On 22 September 1886, the entire production of the Milan factory was moved to the buildings in Magenta where, after only a year, it employed 600 people and produced half a million matchboxes. The company grew every year: in 1890 the number of workers rose to 900 and production to seven billion matches a year. In the 1930s, almost 1,500 employees were employed and the production of poplar plywood panels for the construction of packaging and furniture was started.

In 1935, SAFFA took over UNIAT, Unione Nazionale Italiana Accenditori Torino (Italian National Union of Turin Lighters) and also started to produce flint and wheel lighters, also producing for Cartier.
By the end of the 1950s, the management was assigned to engineer Pietro Molla, thanks to whom two new factories were opened and the one in Magenta upgraded.
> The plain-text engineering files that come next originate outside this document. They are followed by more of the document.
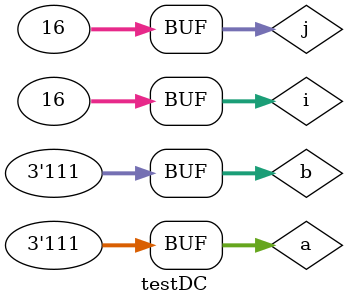
<source format=v>

module operadorMD ( s0, s1, a, b);
output s0, s1;
input a, b;
wire s2;

xor XOR1(s0,a,b);
not NOT1(s2,a);
and AND1(s1,s2,b);

endmodule

module operadorDC ( s0, s1, a, b, v1 );
output s0, s1;
input a, b, v1;
wire s2, s3, s4;

operadorMD MD1(s2,s3,a,b);
operadorMD MD2(s4,s0,s2,v1);
or OR1(s1,s3,s4);

endmodule

module DC3Bits ( s, a, b);
output[3:0]s;
input[2:0]a,b;
wire[1:0]c;

operadorMD MD1(s[0],c[0],a[0],b[0]);
operadorDC DC1(s[1],c[1],a[1],b[1],c[0]);
operadorDC DC2(s[2],s[3],a[2],b[2],c[1]);

endmodule


module testDC;
reg[2:0]a,b;
wire[3:0]s;
integer i,j;

DC3Bits DC3B(s,a,b);

initial begin : start

a=0; b=0;

end

initial begin : main

#1 $display ( " Operador Diferença Completa - 3 Bits " );
#1 $display ( "   a  -  b   =  s   " );
	$monitor ( " %3b  %3b  = %4b ",a,b,s);
	
	for ( i = 0; i < 16; i = i + 1)begin
	 a = i;
	for ( j = 0; j < 16; j = j + 1)begin
	#1 b = j;
	end
	end
				
end

endmodule

</source>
In the 1970s, thanks to new automatic machinery, production increased to 45 billion matches per year, both wood and wax, as well as lighters and plywood boards. In addition, in earlier years, the company had been expanded to include a paper mill.

As the years went by, the consumer market for matches and matches grew smaller and smaller, while new types of lighters were invented that were cheaper and easier to use than those produced by SAFFA. Engineer Molla attempted to convert SAFFA to paper production exclusively, but unfortunately the company’s story came to an end in 2002, when, due to production difficulties that had been lingering for years, the company was officially declared closed.

The area was partly abandoned and partly used as a warehouse until 2019 when it was completely demolished to allow the construction of a large glassworks.